**REQUISITOS DA TAREFA:**
Traduza para o inglês esta frase do trecho sobre neurociência e educação: "No entanto, novos instrumentos de investigação não invasiva permitiram avançar os estudos do cérebro vivo e em funcionamento, com aportes para a educação formal de crianças, jovens e adultos."

Por enquanto, li apenas suas entrevistas, nas quais destaca que as pesquisas de neurocientistas não trazem muitas novidades para a educação. “A pedagogia já contempla há séculos várias práticas só agora confirmadas pela neurociência”. No entanto, novos instrumentos de investigação não invasiva permitiram avançar os estudos do cérebro vivo e em funcionamento, com aportes para a educação formal de crianças, jovens e adultos. Um deles é a de que “quem aprende a ler música, desenvolve redes neuronais funcionais para a sintaxe, que está presente tanto na escrita como na matemática”.

–  Uma função básica para o amadurecimento do jovem é o desenvolvimento da imaginação, que depende do acervo guardado na memória. Pesquisas revelam claramente que a ausência de experiências estéticas compromete a formação deste repertório, além de levar à mediocridade e de limitar as estratégias de tomada de decisão – segundo Elvira Lima. E eu complemento: Taí os atuais governantes antimusicais no Brasil que não me deixam mentir.

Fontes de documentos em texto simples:
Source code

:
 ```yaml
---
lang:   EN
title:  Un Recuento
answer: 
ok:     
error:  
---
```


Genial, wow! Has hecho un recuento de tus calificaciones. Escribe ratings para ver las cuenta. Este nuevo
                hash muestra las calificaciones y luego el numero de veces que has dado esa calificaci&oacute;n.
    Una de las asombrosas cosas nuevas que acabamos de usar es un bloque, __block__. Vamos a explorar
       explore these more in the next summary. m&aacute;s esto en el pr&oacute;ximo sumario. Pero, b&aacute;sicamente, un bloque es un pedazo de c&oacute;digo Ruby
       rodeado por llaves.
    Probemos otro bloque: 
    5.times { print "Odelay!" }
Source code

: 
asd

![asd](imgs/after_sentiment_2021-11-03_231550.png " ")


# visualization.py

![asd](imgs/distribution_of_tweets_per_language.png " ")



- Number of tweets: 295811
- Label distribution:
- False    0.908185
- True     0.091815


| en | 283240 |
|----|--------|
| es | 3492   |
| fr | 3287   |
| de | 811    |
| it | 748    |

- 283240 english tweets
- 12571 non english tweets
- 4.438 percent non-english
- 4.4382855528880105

**RESPOSTA AO EXERCÍCIO:**
However, new noninvasive research tools have made it possible to advance the study of the living, functioning brain, with contributions to the formal education of children, young people, and adults.